- **TEXTE FOURNI**
* * * *

L'histoire :
Confinement, mars 2020. Pour ne pas céder à la colère contre ses voisins, Arnaud reprend la méditation sur les conseils d’un ami. Il l’avait déjà expérimentée après une crise de psoriasis, avec des effets positifs grâce à la pleine conscience. La méditation, apparue entre 2500 et 1500 av. J-C, est développée par le bouddhisme au Ve siècle av. J-C. Elle se diffuse ensuite en Occident dans les années 1970, notamment avec la méditation transcendantale. Un médecin américain popularise la méditation de pleine conscience (MPC). On distingue trois types de méditation : intentionnelle (attention au présent), constructive (développement des émotions positives) et déconstructive (remise en question des schémas mentaux). En pratiquant, Arnaud découvre l’impermanence et dépasse certains préjugés : la méditation n’est ni une prière ni un moyen de bloquer les pensées. Bien qu’elle réduise le stress, notamment le cortisol, la méditation n’est pas adaptée à tous et doit être pratiquée avec prudence, en évitant les dérives et des attentes trop excessives.

* * * *

- **ENTRÉES FOURNIES**
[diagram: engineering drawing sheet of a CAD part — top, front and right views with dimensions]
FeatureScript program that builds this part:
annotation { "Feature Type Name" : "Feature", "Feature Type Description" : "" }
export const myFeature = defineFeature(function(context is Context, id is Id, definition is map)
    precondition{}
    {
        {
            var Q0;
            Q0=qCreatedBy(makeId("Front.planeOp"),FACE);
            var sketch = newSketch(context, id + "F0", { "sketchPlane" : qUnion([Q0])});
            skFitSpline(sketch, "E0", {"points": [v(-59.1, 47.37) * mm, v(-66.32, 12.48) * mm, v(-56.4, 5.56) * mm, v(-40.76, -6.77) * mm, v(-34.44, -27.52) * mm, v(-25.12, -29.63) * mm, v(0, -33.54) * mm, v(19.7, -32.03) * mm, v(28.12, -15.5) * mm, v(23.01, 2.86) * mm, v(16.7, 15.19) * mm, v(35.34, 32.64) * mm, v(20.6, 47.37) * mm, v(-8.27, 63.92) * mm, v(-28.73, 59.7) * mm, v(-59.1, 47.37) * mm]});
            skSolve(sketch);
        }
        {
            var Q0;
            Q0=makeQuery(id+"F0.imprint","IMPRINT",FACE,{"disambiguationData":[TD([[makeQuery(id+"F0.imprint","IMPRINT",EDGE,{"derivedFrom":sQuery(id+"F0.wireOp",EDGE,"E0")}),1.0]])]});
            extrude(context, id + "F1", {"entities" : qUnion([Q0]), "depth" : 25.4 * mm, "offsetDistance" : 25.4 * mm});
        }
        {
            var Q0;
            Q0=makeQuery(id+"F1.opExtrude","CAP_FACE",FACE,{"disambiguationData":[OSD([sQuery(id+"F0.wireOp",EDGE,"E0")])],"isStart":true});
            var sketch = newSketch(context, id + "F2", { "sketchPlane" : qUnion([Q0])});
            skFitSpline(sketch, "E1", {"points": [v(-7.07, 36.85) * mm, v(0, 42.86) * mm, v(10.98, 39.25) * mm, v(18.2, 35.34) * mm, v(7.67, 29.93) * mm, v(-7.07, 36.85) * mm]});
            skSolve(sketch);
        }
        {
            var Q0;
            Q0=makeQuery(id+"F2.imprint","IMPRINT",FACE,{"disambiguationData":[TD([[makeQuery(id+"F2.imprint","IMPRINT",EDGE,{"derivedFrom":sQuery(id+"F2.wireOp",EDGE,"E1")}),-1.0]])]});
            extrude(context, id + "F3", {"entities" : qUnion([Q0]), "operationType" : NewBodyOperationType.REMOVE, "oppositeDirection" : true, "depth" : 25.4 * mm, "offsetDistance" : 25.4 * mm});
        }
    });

* * * *

- **CONSIGNE**
Répondez à ces questions sur le texte consacré à la méditation :
1. À quel siècle le bouddhisme développe-t-il la méditation ?
2. Quels sont les trois types de méditation que l'on distingue ?
3. Quelle substance liée au stress la méditation réduit-elle ?

- **RÉPONSE**
1. Au Ve siècle av. J-C.
2. La méditation intentionnelle, la méditation constructive et la méditation déconstructive.
3. Le cortisol.